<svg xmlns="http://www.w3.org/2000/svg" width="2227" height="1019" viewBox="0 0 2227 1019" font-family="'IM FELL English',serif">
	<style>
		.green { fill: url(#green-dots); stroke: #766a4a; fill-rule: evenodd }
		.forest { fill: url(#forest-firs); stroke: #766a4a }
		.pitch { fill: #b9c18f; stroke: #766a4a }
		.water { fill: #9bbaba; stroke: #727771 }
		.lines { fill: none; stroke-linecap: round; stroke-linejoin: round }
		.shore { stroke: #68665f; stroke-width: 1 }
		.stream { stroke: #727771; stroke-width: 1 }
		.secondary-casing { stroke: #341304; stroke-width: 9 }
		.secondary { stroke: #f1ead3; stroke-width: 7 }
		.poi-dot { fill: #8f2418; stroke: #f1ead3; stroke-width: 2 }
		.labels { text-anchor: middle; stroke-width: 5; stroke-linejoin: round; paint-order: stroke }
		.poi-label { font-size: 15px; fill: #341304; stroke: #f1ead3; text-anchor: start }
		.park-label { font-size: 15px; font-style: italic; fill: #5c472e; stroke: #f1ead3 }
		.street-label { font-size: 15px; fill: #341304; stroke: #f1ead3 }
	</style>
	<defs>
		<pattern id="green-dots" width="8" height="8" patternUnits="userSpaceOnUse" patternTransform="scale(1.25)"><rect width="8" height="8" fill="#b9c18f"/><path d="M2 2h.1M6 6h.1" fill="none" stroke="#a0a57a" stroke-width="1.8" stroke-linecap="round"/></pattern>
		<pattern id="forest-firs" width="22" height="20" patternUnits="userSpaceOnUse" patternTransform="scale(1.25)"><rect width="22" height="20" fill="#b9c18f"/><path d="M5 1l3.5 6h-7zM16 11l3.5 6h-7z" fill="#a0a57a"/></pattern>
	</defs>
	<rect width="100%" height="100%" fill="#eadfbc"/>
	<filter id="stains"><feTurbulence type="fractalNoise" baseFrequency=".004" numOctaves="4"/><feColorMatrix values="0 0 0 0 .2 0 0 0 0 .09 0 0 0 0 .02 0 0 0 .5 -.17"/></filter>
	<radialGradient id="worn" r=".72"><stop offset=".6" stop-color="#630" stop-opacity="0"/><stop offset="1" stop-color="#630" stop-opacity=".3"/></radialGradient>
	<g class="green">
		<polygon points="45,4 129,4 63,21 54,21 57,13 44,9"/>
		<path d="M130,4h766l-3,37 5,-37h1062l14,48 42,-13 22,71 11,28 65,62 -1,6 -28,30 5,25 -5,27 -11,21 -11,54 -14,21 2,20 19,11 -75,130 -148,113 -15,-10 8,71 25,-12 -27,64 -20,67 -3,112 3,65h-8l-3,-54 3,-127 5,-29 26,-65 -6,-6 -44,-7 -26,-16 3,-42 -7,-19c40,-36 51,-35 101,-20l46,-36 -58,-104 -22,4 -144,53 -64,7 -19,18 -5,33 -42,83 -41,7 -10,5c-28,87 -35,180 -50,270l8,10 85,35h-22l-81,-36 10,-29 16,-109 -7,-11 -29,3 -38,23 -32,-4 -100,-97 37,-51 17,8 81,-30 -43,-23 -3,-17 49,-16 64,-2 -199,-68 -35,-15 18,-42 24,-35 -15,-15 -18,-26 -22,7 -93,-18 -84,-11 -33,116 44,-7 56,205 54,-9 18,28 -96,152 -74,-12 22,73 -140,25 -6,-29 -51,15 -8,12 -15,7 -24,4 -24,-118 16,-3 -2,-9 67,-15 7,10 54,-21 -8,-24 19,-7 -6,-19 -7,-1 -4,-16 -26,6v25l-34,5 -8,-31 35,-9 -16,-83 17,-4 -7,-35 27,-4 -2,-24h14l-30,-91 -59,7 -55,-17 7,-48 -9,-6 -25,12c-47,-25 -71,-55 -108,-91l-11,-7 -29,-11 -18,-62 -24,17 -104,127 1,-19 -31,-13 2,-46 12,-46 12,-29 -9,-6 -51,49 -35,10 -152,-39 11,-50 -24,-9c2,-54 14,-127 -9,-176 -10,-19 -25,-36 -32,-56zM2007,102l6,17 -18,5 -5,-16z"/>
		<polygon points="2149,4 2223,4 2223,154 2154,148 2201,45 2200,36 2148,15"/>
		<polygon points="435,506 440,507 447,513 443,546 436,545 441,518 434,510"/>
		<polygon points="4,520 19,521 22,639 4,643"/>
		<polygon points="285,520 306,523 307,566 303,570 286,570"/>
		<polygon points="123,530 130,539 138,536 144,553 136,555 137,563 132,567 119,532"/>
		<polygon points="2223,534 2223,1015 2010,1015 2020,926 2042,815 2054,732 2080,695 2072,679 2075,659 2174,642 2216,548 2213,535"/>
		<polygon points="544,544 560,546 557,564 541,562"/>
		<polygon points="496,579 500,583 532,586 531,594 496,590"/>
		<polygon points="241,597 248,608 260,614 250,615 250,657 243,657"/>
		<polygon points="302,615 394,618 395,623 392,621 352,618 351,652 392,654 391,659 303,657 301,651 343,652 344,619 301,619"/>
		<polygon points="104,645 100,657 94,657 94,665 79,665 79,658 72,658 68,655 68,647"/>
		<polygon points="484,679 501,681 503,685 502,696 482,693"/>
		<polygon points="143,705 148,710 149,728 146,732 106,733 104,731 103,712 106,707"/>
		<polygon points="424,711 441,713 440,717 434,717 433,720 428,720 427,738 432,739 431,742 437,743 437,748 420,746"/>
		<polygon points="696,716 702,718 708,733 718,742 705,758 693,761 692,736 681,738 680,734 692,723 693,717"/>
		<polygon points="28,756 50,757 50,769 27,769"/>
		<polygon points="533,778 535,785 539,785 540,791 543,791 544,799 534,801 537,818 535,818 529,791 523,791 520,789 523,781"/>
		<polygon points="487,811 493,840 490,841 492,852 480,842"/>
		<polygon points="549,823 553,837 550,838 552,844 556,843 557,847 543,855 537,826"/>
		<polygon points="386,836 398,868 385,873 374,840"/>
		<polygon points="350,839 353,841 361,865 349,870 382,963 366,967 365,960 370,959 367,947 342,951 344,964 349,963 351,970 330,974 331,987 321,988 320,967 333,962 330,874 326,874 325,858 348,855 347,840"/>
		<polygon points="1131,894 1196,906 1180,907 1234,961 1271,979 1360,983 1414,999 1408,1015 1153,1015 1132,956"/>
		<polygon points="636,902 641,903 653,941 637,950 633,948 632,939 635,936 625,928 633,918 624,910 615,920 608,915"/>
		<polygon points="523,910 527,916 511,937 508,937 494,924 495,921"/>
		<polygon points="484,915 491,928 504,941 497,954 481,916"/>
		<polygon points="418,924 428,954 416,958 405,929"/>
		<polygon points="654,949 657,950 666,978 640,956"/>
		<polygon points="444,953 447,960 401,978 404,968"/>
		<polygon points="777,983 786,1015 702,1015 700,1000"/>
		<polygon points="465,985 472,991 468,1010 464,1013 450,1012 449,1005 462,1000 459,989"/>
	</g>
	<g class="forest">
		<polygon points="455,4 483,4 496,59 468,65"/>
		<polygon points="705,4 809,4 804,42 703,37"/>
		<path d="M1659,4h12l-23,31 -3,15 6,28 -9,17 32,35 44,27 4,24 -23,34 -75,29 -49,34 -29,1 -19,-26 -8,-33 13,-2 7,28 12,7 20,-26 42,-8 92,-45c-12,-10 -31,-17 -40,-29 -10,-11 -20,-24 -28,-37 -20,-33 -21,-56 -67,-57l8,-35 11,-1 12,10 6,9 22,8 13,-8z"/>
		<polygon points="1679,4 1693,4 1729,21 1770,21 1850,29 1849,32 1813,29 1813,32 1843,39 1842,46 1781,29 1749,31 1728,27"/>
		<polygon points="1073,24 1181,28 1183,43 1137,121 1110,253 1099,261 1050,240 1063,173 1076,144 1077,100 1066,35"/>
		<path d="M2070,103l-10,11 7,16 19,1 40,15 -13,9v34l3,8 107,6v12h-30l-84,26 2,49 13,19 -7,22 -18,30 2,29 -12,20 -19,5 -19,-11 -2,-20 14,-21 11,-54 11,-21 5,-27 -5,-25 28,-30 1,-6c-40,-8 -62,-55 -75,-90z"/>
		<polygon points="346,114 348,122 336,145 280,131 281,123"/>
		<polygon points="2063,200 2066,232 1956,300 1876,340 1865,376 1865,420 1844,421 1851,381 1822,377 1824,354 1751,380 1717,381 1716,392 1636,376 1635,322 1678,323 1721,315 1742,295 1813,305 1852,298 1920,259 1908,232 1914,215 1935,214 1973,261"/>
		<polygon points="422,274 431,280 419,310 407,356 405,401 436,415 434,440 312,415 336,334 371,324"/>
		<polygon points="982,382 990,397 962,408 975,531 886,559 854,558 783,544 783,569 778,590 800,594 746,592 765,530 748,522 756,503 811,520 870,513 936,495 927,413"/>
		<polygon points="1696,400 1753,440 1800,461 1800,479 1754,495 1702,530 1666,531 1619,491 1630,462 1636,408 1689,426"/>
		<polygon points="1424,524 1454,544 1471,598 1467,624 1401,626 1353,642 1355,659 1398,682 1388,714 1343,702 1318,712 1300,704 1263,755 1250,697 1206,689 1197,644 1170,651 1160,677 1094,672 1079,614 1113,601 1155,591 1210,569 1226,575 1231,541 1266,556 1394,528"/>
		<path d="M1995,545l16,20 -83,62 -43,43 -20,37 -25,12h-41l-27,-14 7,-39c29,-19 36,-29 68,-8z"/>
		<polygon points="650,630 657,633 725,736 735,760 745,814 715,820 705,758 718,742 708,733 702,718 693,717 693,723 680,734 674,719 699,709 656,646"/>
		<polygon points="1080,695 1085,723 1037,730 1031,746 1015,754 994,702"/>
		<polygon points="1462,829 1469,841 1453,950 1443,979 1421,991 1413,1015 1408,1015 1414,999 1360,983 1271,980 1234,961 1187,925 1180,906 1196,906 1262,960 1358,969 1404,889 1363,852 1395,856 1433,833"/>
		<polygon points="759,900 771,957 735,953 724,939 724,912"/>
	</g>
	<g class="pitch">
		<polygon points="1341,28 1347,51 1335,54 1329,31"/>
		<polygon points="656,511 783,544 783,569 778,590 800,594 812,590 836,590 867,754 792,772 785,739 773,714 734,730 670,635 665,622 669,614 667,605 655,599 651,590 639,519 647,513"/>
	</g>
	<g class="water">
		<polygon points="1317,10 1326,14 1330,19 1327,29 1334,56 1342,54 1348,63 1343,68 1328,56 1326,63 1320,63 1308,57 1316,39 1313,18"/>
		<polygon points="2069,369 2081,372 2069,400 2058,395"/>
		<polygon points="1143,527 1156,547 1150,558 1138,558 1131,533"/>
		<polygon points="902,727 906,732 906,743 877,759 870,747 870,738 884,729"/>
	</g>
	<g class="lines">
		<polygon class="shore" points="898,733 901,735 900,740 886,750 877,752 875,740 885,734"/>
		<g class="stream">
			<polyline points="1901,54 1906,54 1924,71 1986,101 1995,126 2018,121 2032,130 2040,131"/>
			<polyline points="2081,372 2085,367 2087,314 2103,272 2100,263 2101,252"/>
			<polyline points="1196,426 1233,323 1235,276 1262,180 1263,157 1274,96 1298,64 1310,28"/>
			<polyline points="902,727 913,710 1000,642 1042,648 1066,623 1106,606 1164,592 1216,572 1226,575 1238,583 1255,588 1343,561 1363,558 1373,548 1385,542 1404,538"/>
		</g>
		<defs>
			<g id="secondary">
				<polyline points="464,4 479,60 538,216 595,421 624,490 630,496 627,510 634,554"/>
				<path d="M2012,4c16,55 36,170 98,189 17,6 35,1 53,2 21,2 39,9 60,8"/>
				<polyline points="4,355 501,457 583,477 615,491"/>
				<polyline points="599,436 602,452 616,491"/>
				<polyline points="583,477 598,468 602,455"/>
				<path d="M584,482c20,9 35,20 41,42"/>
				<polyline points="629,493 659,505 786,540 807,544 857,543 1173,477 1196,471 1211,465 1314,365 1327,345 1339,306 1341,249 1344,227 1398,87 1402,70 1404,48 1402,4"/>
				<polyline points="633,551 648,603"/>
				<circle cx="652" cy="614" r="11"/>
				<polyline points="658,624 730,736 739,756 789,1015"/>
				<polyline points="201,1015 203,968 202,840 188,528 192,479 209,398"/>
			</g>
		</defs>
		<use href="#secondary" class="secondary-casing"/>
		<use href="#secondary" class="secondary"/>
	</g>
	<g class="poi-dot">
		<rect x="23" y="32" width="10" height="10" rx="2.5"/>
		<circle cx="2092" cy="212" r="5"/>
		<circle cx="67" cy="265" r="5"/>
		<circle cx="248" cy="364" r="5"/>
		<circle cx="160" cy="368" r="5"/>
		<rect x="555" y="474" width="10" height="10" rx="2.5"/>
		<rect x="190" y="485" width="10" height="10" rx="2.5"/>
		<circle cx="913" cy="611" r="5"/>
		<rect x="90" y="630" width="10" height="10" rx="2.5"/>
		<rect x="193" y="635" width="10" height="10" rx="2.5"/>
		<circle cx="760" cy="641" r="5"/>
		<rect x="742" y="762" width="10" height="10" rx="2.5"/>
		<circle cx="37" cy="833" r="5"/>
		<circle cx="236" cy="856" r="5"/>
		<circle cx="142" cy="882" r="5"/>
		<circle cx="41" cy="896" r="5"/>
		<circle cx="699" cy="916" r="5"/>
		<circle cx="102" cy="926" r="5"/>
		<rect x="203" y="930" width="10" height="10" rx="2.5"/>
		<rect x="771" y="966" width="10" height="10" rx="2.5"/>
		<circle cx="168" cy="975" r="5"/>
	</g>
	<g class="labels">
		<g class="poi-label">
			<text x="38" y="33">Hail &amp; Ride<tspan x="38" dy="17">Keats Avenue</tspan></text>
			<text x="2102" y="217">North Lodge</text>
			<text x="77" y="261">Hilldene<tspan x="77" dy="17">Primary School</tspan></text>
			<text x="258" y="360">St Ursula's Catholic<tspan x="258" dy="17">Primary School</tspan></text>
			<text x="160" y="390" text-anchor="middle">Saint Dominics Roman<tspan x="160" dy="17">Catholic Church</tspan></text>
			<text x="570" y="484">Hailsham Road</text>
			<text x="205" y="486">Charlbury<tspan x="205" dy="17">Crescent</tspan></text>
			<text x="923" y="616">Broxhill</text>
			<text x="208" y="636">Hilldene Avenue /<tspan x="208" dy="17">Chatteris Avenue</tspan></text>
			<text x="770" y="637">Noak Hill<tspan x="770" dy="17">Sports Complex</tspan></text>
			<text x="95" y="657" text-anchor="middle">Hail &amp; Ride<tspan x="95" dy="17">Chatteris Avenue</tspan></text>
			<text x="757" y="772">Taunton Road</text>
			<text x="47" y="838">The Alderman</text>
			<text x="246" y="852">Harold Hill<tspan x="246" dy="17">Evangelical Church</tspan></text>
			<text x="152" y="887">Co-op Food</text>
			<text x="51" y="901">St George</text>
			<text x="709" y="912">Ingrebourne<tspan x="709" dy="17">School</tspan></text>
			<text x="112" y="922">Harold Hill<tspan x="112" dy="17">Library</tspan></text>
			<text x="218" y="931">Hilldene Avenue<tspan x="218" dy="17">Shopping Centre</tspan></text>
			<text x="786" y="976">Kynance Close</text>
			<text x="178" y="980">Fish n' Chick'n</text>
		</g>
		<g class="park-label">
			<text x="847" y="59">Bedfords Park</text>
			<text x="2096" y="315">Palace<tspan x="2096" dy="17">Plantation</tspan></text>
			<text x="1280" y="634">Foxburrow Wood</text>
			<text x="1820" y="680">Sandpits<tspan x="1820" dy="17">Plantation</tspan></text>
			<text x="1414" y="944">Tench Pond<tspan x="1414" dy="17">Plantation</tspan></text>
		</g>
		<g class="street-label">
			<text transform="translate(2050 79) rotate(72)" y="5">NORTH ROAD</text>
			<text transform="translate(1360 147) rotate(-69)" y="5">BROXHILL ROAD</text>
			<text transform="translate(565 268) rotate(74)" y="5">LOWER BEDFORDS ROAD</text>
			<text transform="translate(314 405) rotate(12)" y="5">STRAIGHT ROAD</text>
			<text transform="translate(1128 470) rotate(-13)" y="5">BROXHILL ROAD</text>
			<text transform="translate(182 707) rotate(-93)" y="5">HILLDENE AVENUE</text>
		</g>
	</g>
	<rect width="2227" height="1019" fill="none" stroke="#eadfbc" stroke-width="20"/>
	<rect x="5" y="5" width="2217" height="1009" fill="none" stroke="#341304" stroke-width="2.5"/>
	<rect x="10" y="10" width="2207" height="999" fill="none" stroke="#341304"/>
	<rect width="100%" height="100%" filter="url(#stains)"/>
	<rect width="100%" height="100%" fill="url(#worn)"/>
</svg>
----------------------------------------
Filter the entries above down to the lines containing the word "Harold".

▶ Output for this task:
			<text x="246" y="852">Harold Hill<tspan x="246" dy="17">Evangelical Church</tspan></text>
			<text x="112" y="922">Harold Hill<tspan x="112" dy="17">Library</tspan></text>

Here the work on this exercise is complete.